● **Consignes**
- 1) Résumez en deux phrases le texte sur la gestion de l'eau.
- 2) Traduisez en anglais, s'il vous plaît, cette phrase du texte sur la gestion de l'eau : « S'adapter à la raréfaction globale comme à la surabondance ponctuelle de l'eau est donc un sujet aussi primordial que complexe ! »

● **Document**
......

Entre adaptation et maladaptation, la gestion de l’eau en question

Bien que les projections scientifiques annoncent une pluviométrie relativement stable sur notre territoire (Climat HD de MétéoFrance), l’eau se raréfie avec le changement climatique. Elle devient et deviendra de moins en moins disponible, pour l’Homme et l’ensemble du vivant, avec des rechargements de nappes phréatiques en hiver (BRGM, 2012) et des débits de cours d’eau en été (CNRS, 2014) de plus en plus faibles : une tendance confirmée sur le bassin de la Vienne (EPTB Vienne, 2022). Dans le même temps, des évènements extrêmes de pluie et de sécheresse sont également prédits, de manière plus fréquente et intense à l’avenir [NB : les sécheresses agricoles risquent de devenir quasi continues et de grande intensité en France au cours de la seconde moitié du XXIe siècle, une situation totalement inconnue aujourd’hui selon les modélisations] . S’adapter à la raréfaction globale comme à la surabondance ponctuelle de l’eau est donc un sujet aussi primordial que complexe !

En matière d’adaptation au changement climatique, le dernier rapport du GIEC révèle qu’au-delà d’un certain niveau de réchauffement, +2°C et davantage, l’efficacité de la plupart des mesures actuelles devrait diminuer et les impacts résiduels augmenter. [1] Une mise en garde quant à la maladaptation, un terme faisant référence aux « fausses bonnes solutions » dont les effets seront insuffisants et/ou aggravants le problème qu’elles tentent de résoudre, le plus souvent dans une vision sectorisée et/ou de court terme. [2] Et tout autant une démonstration quant à l’importance et l’urgence de changer drastiquement de trajectoire, de modes de production et de consommation, afin de limiter le réchauffement planétaire bien en dessous de +2°C. Car toujours selon le GIEC, la marge de manœuvre pour les solutions d’adaptation se réduit à mesure que les émissions de gaz à effet de serre se poursuivent, que les activités humaines daignent opérer leur transformation.

......

● **Données**
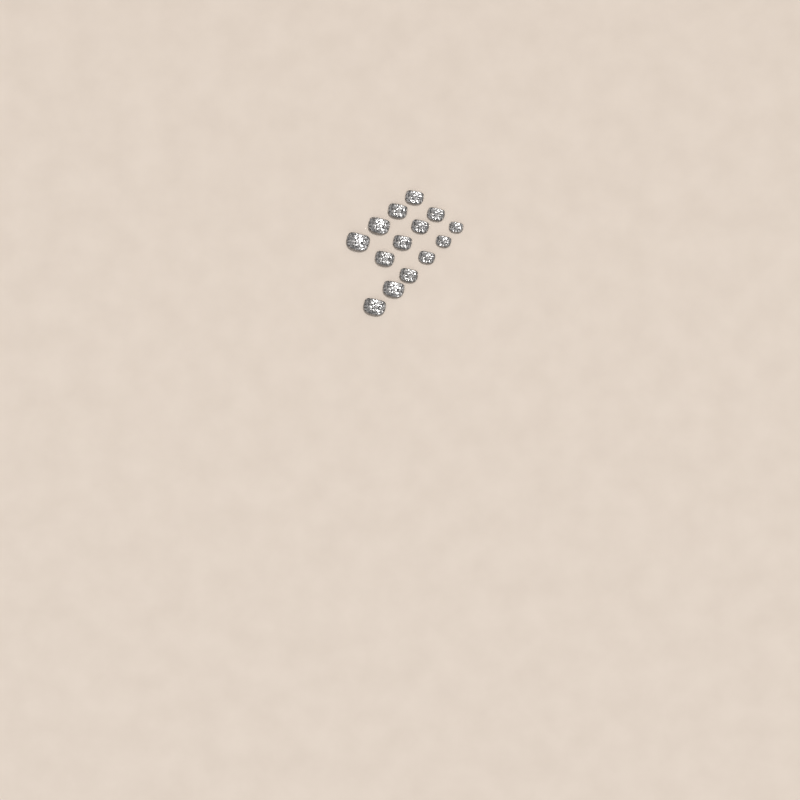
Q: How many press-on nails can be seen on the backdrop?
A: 14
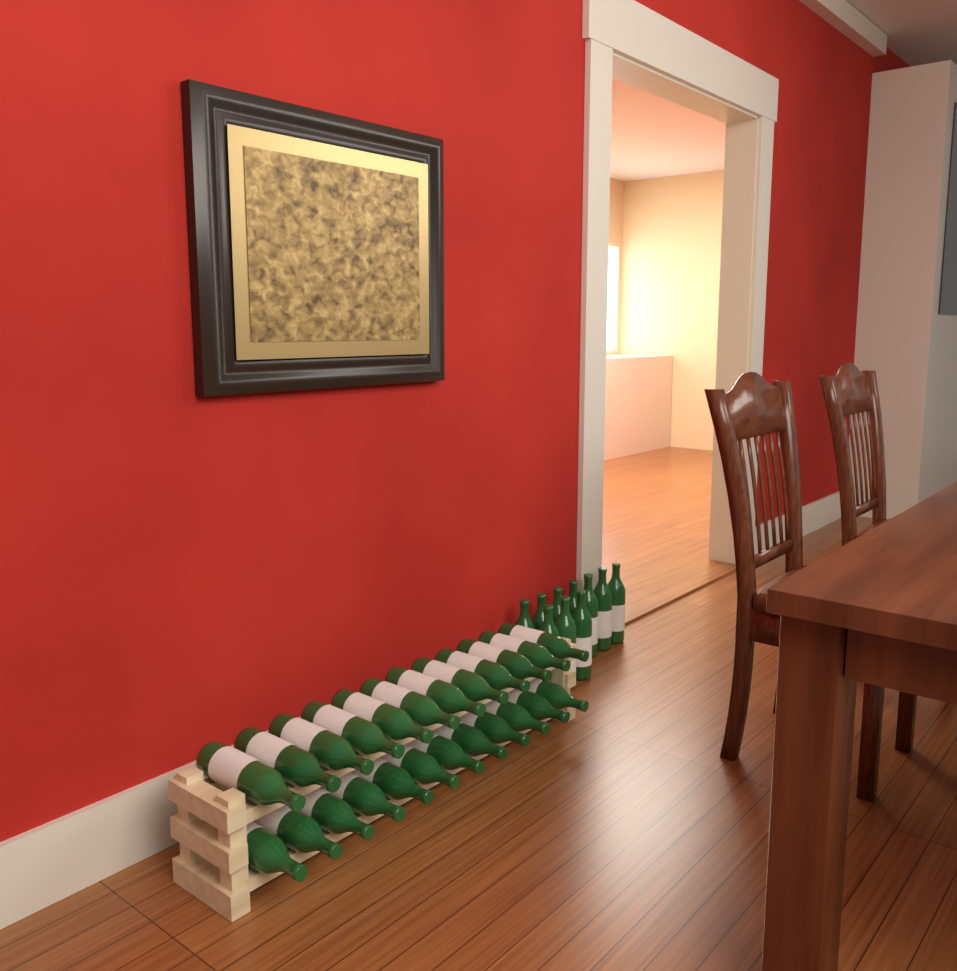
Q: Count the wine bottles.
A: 34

......

● **Réponses**
- 1) Malgré une pluviométrie projetée relativement stable, l'eau se raréfie avec le changement climatique, et des épisodes extrêmes de pluie et de sécheresse devraient devenir plus fréquents et plus intenses. Selon le GIEC, au-delà de +2 °C de réchauffement, l'efficacité de la plupart des mesures d'adaptation actuelles devrait diminuer, ce qui met en garde contre la maladaptation et montre l'urgence de limiter le réchauffement bien en dessous de +2 °C.

- 2) Adapting to the overall scarcity as well as to the occasional overabundance of water is therefore an issue as crucial as it is complex!